Il centrodestra ha vinto. L’esito è lapalissiano e non lascia alcun spazio ad interpretazioni. C’è l’astensionismo, vero, ed è altrettanto vero che è probabile abbia colpito gli elettori di centrosinistra in forma maggiore, ma questo non minimizza assolutamente la prestazione della compagine di governo. Attilio Fontana si conferma presidente della Regione Lombardia e Francesco Rocca, vincendo su Alessio D’Amato, ha cambiato la guida della pisana portandola a destra dopo 10 anni di governo Zingaretti.
Si è parlato molto spesso, nel mese che ha portato al giorno del voto, di un potenziale piccolo rischio in casa centrodestra: quello di una performance eccessivamente esaltante da parte di Giorgia Meloni. Il rischio era quello di minare la stabilità della coalizione e di attirare malumori di Lega e Forza Italia. Così è la politica: ottenere posizioni di governo non basta, è necessario anche garantire la salubrità e la tenuta dei partiti che si guidano. Matteo Salvini e Silvio Berlusconi, in questo senso, hanno evidentemente patito l’esito del 25 settembre scorso: Meloni li ha staccati, di tanto, ottenendo un’automatica investitura che l’ha portata ad essere – senza dover passare per interni passaggi democratici – l’inquilina di Palazzo Chigi.
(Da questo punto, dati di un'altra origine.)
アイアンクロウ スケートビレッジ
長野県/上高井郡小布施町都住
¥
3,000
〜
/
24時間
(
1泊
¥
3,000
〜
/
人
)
Qualche insofferenza di Berlusconi si è addirittura ravvisata nelle primissime battute, ricordiamo senz’altro il siparietto – con botta e risposta a distanza – relativo alle nomine di governo. Più ligio è stato Matteo Salvini che da quando è Ministro ha assunto un profilo comunicativo di assoluto allineamento al governo: parole tante come sempre ma posate e mai polemiche verso gli alleati. Ma è evidente che, internamente, anche la Lega ha necessità di guardare i suoi interessi. Specialmente se questi si radicano nella regione più leghista d’Italia, la Lombardia. Ci siamo chiesti in molti: cosa accadrebbe se Meloni dovesse aggiudicarsi elettori a discapito della Lega? La coalizione sorride anche in questo senso perché il carroccio ha ben figurato nel suo fortino: 16,5% a cui va aggiunto il 6% della lista civica di Fontana che è comunque un candidato leghista. Insomma, a Meloni è riuscito un capolavoro: ha vinto, ha confermato la sua leadership ed ha tenuto salda la coalizione senza cannibalizzare i suoi compagni di governo. Le mani del Premier non si sono macchiate di sangue fratricida e le compagini, forti del risultato, possono proseguire nella loro esperienza.
Interessante, dopo le elezioni regionali, capire anche cosa succede tra gli sconfitti. Il mood delle opposizioni è molto simile a quello ad uno stallo alla messicana: ognuno punta la pistola contro l’altro, nessuno spara, ed il governo avanza indisturbato. Sia Carlo Calenda che Giuseppe Conte hanno fallito nelle loro operazioni (la prima lombarda la seconda laziale) di correre in solitaria per provare a svuotare il Partito Democratico. Donatella Bianchi non è andata oltre l’11%, peggio va a Letizia Moratti che rimane addirittura fuori dall’assise lombarda. L’effetto paradossale è stato quello di ridare linfa al Pd che può vantarsi, almeno, di aver confermato il risultato delle elezioni politiche. E questo in una fase in cui il partito di via Nazzareno è in piena riorganizzazione per via del congresso in itinere. Il Pd, nonostante tutto, si conferma l’unico partito di opposizione ad avere una forza inerziale: un elettorato fedele, uno zoccolo duro, un bacino di voti di partenza. M5s e Terzo Polo accusano il colpo e provano a ripartire: il primo organizzando i coordinatori provinciali (è evidente che se a livello nazionale si va bene, territorialmente c’è da migliorare) il secondo rilanciando l’idea del partito di centro socialdemocratico e liberale. Ma comunque ognuno per conto suo. L’opposizione fa la guerra ma la fa al suo interno, senza organizzare una vera alternativa alla coalizione di governo.